The Great War Project
Through the fictional world of a Botanical Science Enterprise students in five pilot schools from grade four to grade seven will become engaged as Botanists who are requested by a client to explore a ninety-seven year old document recently discovered.
As the Botanists do their work they discover the document is a Field Notebook owned by a Botanist who, while serving in the British Expeditionary Force in France, travels the Somme making observations of the Landscape and Flora of the area. The writing in the Field Notebook reveals a much larger story as the Botanists dig deeper into the work of the author who signs his work with the initials A.W.H.
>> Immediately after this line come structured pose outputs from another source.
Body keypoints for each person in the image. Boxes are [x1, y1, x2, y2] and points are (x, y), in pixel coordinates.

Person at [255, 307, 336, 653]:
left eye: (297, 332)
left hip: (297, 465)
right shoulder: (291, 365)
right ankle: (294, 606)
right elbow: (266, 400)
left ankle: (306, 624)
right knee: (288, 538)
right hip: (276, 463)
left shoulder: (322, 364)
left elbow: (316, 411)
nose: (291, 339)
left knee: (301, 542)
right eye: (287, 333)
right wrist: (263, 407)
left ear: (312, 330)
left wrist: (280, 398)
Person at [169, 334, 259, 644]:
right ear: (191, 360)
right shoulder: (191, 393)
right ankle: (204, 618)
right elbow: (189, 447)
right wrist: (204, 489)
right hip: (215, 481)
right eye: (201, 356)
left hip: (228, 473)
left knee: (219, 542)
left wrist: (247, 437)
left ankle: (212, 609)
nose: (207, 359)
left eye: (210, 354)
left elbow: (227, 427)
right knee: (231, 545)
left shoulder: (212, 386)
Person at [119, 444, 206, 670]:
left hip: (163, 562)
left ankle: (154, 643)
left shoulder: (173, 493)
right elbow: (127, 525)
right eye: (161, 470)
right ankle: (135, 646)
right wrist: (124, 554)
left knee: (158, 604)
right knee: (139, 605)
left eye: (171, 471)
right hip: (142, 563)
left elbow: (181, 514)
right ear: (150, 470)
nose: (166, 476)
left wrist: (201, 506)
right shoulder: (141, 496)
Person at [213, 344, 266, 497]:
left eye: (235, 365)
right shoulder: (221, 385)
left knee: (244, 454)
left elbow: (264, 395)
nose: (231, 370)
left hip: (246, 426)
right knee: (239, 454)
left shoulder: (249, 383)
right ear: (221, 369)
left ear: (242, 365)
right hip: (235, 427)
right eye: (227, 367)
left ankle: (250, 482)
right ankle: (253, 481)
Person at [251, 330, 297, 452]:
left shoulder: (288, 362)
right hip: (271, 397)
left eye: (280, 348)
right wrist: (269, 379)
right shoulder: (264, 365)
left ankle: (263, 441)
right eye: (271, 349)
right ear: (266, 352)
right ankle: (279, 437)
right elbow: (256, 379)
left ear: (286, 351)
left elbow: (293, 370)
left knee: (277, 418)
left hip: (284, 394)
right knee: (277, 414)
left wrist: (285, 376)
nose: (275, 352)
References to places, geographical features, rivers and once flourishing villages, encampments, and battle sites are places that the Newfoundland Regiment would have been familiar with. As work continues, the Botanists are connected with the famed Regiment and its story through the unfolding Trail of the Caribou, the War Diary of the Newfoundland Regiment and so Newfoundland's engagement in The Great War.
The Great War Project is an imaginative inquiry learning experience developed by The Great War Project Group of the Faculty of Education Memorial University. Partnering with MUN Botanical Garden, it creates for student participants and their teachers a rich Botanical Science frame of reference that drives the students into the story of Newfoundland, the Newfoundland Regiment, the letters and diaries of Soldiers, Nurses and V.A.D.s of Newfoundland and Labrador who served.
A.W.H. is astonished at the sights he sees and wonders how nature has so quickly begun to take back the shattered and shelled landscape. He notes the sight of remarkable seas of red "as far as the eye can see", dotted with white crosses, and questions how "such tiny seeds could have found their way to the surface to transform the land and live again". The same questions drive exploration into Newfoundland, and its story of survival and transformation after the experiences of The Great War.
The implementation of The Great War Project is supported by the WW100 Memorial University Commemoration Program.